Para mim é evidente que sempre fui de raça inferior. Não posso compreender a revolta. Minha raça se levantou apenas para pilhar: quais lobos com a besta que não mataram.

Eu me lembro da história da França, filha primogênita da Igreja. Pobre coitado, eu teria feito a viagem à terra santa ; tenho na cabeça estradas nas planícies da Suábia, mirada sobre Bizância, as muralhas de Solyme o culto de Maria, a ternura com o crucificado despertam em mim entre mil encantamentos profanos. – Leproso, estou sentado sobre as ervilhas quebradas e as urtigas ao pé de um muro roído pelo sol. – Mais tarde, guerreiro, teria acampado nas noites alemãs.

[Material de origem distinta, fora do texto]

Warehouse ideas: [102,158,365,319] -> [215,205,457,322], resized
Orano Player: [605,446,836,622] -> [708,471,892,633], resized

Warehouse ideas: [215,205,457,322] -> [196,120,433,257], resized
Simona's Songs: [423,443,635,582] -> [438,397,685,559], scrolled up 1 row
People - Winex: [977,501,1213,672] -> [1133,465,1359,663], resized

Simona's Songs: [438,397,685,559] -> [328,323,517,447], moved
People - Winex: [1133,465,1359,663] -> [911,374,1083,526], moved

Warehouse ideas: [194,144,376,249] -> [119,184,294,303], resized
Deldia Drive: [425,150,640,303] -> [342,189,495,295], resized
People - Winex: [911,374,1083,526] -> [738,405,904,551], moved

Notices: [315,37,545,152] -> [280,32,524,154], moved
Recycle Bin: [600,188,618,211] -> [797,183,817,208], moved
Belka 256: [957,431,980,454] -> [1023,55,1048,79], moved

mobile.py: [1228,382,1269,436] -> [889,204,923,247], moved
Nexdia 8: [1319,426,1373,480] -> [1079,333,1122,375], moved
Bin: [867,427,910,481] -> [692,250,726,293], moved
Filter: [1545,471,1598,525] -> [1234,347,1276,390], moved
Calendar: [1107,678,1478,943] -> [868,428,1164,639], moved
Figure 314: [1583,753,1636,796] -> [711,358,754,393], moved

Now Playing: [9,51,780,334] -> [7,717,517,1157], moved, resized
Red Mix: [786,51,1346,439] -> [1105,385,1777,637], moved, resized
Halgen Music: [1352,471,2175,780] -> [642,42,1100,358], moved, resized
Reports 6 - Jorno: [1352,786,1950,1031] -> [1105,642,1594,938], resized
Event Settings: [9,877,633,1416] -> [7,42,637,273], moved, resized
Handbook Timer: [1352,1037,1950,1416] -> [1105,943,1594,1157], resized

Ah ! tem mais : danço o sabá numa clareira vermelha com velhas e crianças.

Não me lembro de mais nada além desta terra e do cristianismo. Nunca terminaria de me rever neste passado. Mas sempre a sós : sem família ; até isso, que língua falava? Nunca me vejo nos conselhos do Cristo ; nem dos conselhos dos Senhores, - representantes do Cristo.

O que era no século passado : eu me situo apenas hoje. Não mais vagabundos, não mais vagas guerras. A raça inferior recobriu tudo – o povo, como se diz, a razão ; a nação e a ciência.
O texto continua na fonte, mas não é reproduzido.